As much as the video promotes a laudable message, it was doing so at the expense of working mothers who face tremendous stress juggling work and child minding at the same time. Working mums are always under pressure: not only are they expected to be career women and do their part to support their families financially, they are also expected to be nurturing, sacrificial and devoted to their children. In a patriarchal culture, it is perfectly acceptable for fathers to be absent or play a much lesser role in their child’s development. What the video fails to do is show how the mother’s plight is actually intimately tied to the low status of domestic work and the devaluation of the domestic worker. Child minding has low value because it is perceived as labour which does not require much skill, and is supposed to come naturally to women. This is why it is socially acceptable for fathers to be uninvolved in bringing up their kids and for mothers to bear the brunt of it.
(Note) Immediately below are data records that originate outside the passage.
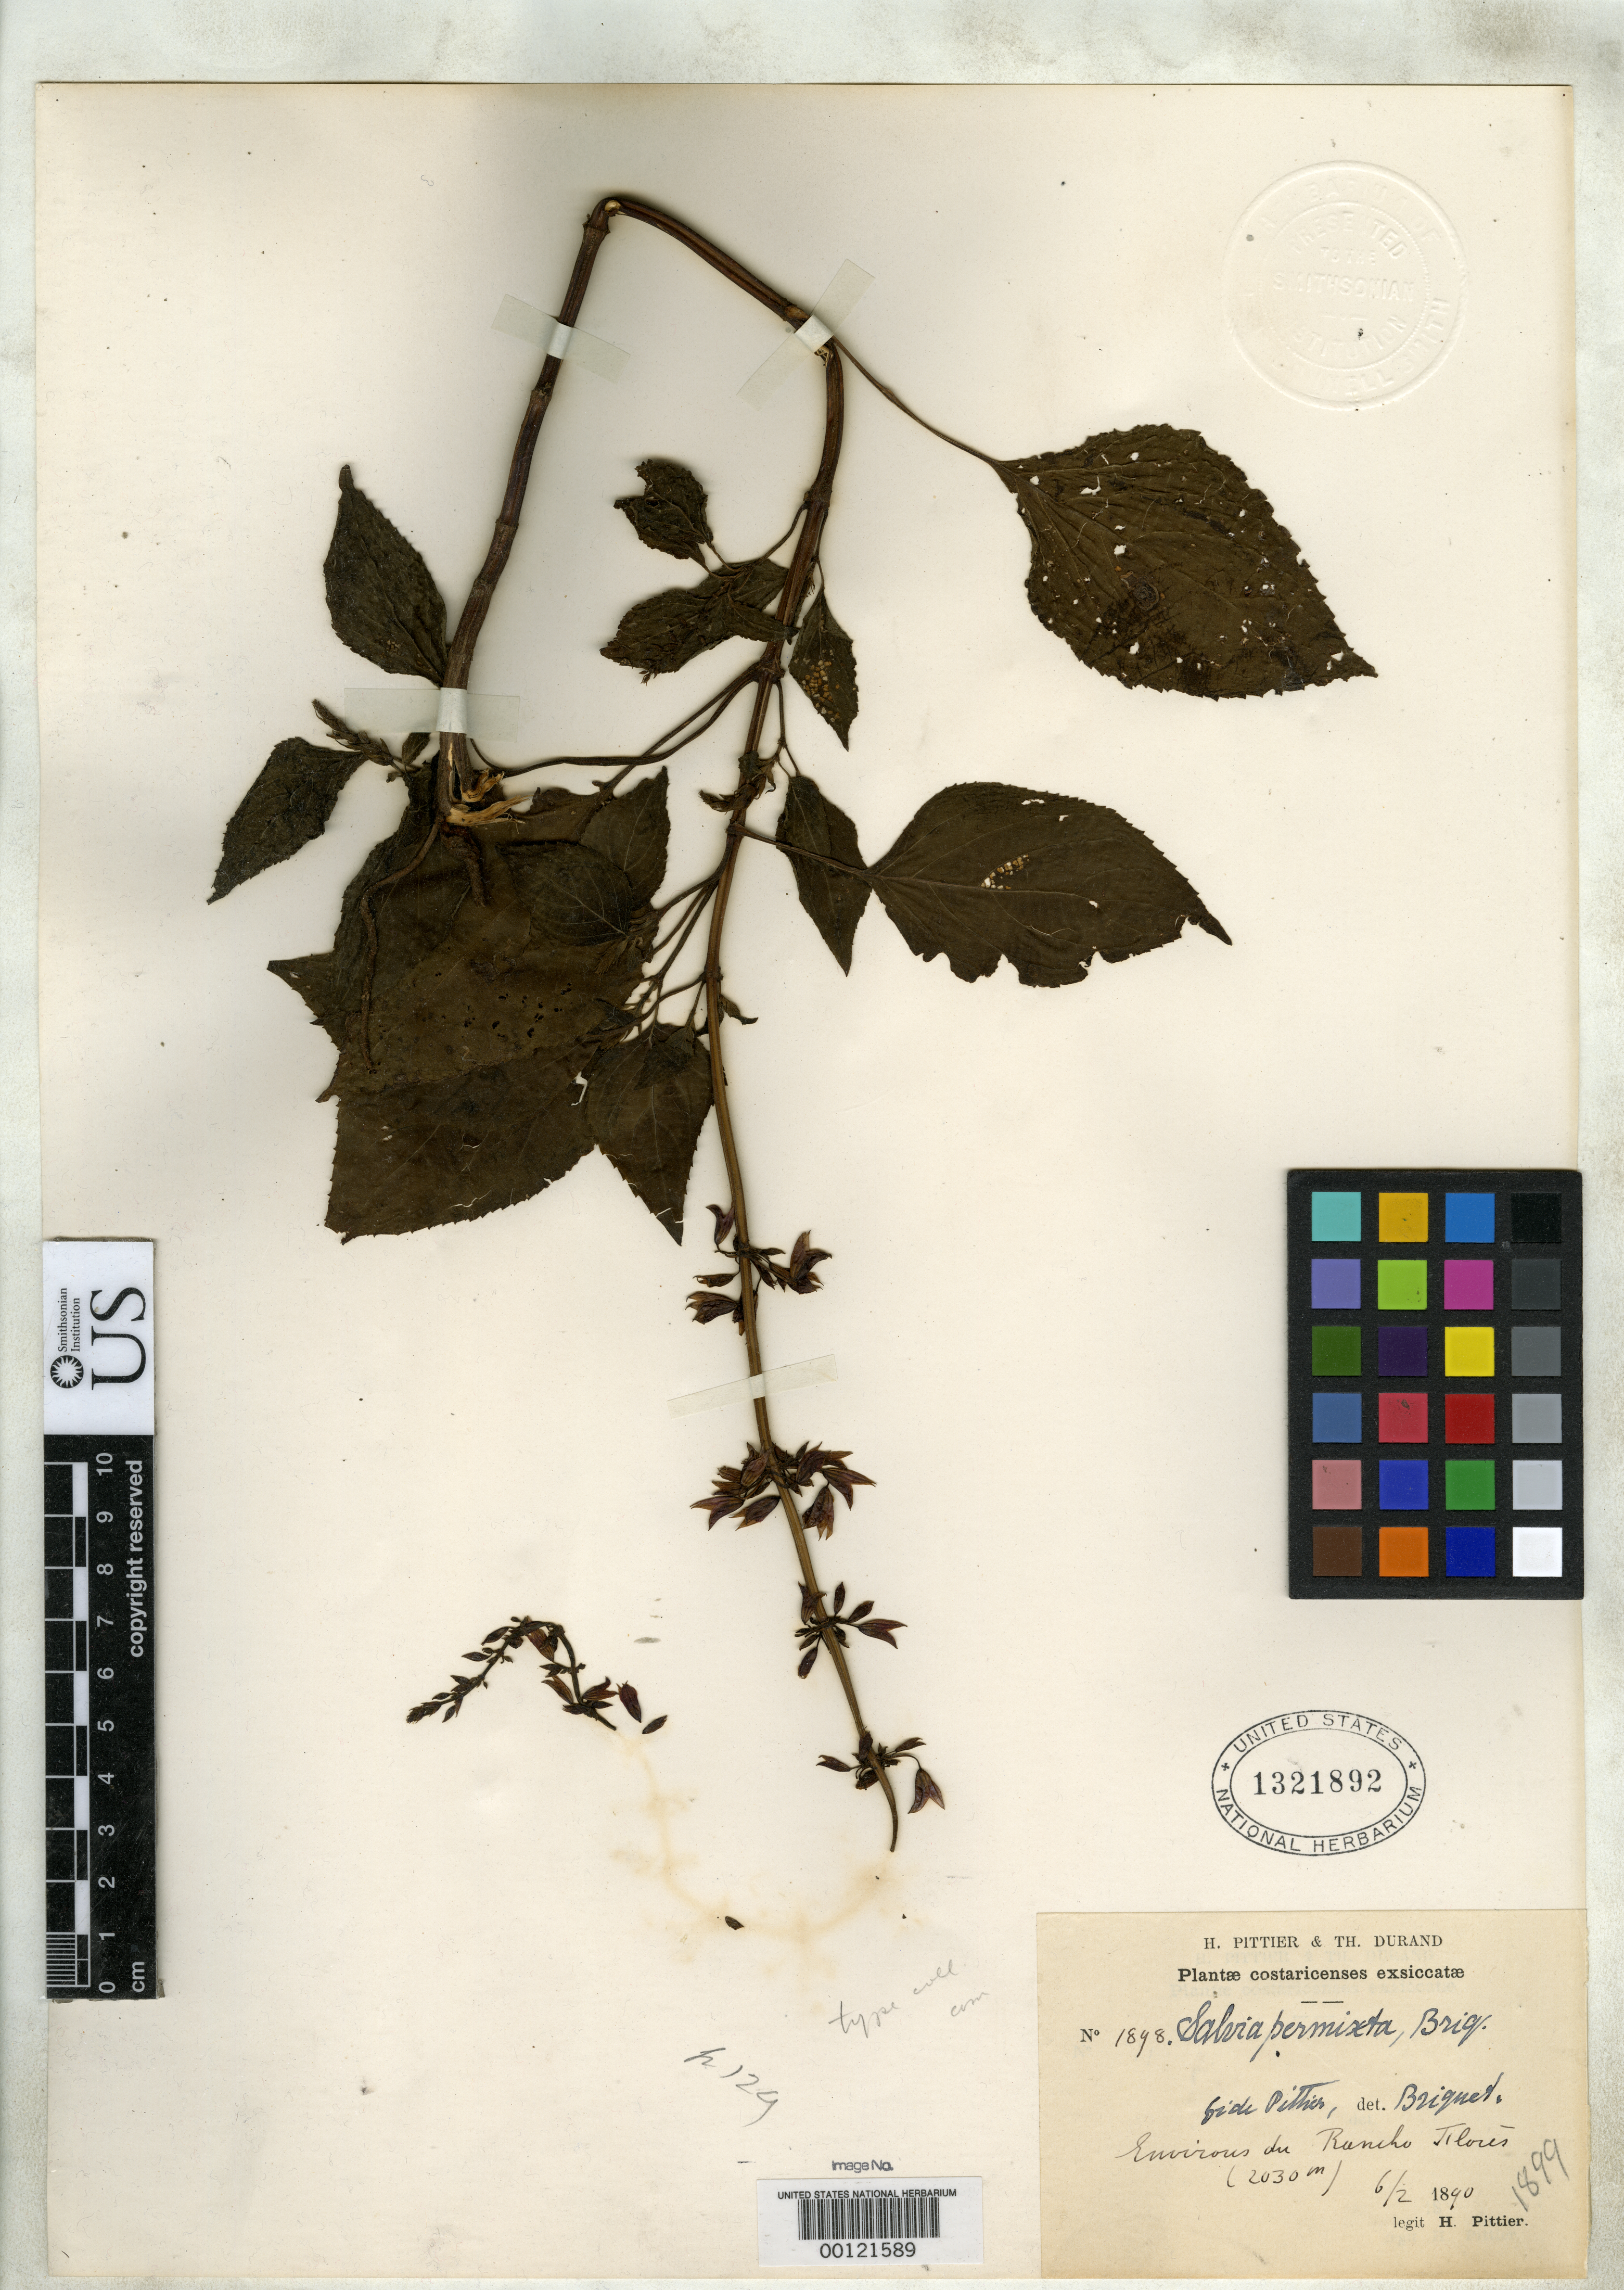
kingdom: Plantae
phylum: Tracheophyta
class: Magnoliopsida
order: Lamiales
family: Lamiaceae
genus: Salvia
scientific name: Salvia permixta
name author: Briq.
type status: Isosyntype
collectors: H. F. Pittier & T. Durand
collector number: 1898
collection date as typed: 02 Jun 1890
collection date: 1890-06-02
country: Costa Rica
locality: Rancho Flores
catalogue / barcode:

Because of its association with women’s traditional and historical role as mothers, domestic workers are paid exploitative wages, and their work is poorly regulated.

Any meaningful analysis of why domestic work is undervalued and why domestic workers are exploited requires an approach which dismantles the assumptions of patriarchy. But by pitting middle class and working class women against one another, the video creates a false dichotomy when the real target should be a culture which privileges masculine roles over feminine ones. Reinforcing sexism to liberate working class women feels like a case of one step forwards and two steps back. To talk about the rights of domestic workers requires us to at least recognise how sexism and patriarchy oppresses middle class and working class women, which the Mums Vs Maids video failed to do. Instead, it ended up reinforcing gender stereotypes.

It need not be the case that we achieve our equality by pitting one group of women against another. Solidarity is a practice which recognises how our lives and experiences are an intricate intersection of gender roles, gender identity, race, class, ability, and other aspects of our social identity which impact on us as individuals and on one another as allies in struggle.

We cannot isolate one aspect of our identity, or look at one issue at the exclusion of other things. For a physically able feminist to talk about gender role conformity to a woman with disabilities requires her to show solidarity with her on how ableism creates physical and social barriers to those who are not born with the privilege to move around freely. We cannot talk about the oppression of LGBT individuals without also showing support for racial and ethnic minorities in their fights for justice.

As NGOs or individuals concerned about social change, we tend to be very narrowly focused on our own issues or what our organisations represent. Solidarity with one another requires a sense of awareness beyond that. This is not easy to achieve as we are often socialized by dominant cultural norms which requires critical thinking in order to unravel culturally coded assumptions. The result of this is that sometimes we we fail to find commonalities with other marginalised groups and fail to connect our concerns with other types of oppression. How do we advocate together even though we inhabit different spaces, represent different issues or come from different socio-economic backgrounds? How do we bridge seemingly unrelated concerns and find solidarity in our activism?

Oppression is complex and multi-faceted and how one group of persons is marginalized often works in collusion with other forms of subjugation. Only when we identify the commonalities in our oppressions, can we start working together for equality and liberation.